Ihre Aufgabe
Schreiben Sie den Textauszug zum Ausbau des Ökolandbaus in Bayern im Anschluss an seinen letzten Satz weiter.

======== Textauszug ========

Der Freistaat droht seine selbst gesteckten und gesetzlich verankerten Ziele beim Ausbau des Ökolandbaus weit zu verfehlen. Der Agrarbericht 2024 weist für 2023 eine Fläche von 420.037 Hektar ökologisch bewirtschafteter Fläche aus – das entspricht einem prozentualen Anteil von rund 13,6 Prozent an der gesamten Agrarfläche.
Verglichen mit 2021 (408.429 Hektar) bedeutet dies zwar eine Zunahme um rund 11.550 Hektar. Bezogen auf das Ziel, 2030 einen Ökolandbau-Anteil von 30 Prozent an der bayerischen Landwirtschaftsfläche zu erreichen, zeichnet sich aber ein Scheitern immer klarer ab.

======== Bereitgestellte Daten ========

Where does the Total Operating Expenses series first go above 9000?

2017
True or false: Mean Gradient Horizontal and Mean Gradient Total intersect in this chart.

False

========

Lösung der Aufgabe
«Die Staatsregierung nimmt das Ausbauziel 30 Prozent bis 2030 nicht ernst, obwohl es durch das Artenvielfalt-Volksbegehren Gesetzesrang bekommen hat», sagte ÖDP-Landeschefin Agnes Becker der Deutschen Presse-Agentur. Becker hatte 2019 das Volksbegehren «Rettet die Bienen» gemeinsam mit anderen Umweltschützern initiiert. Es ist bis heute das erfolgreichste Volksbegehren in der Geschichte des Freistaats.
Becker warf Landwirtschaftsministerin Michaela Kaniber (CSU) vor, zwar im Bericht «viele blumige Worte über die Leistungen des Ökolandbaus» und zur Artenvielfalt zu finden. Dennoch fehle ein Bekenntnis zu einer verbindlichen 30 Prozent Bio-Quote beim Lebensmitteleinkauf der öffentlichen Hand. «Aktuell liegt dort die Bio-Quote bei etwas über einem Prozent. So wird ganz offen das 30-Prozent-Ausbauziel im Naturschutzgesetz missachtet und dass, obwohl dieses Ziel von über 1,7 Millionen Menschen in Bayern unterstützt wurde. Das sollte die Ministerin beschämen.»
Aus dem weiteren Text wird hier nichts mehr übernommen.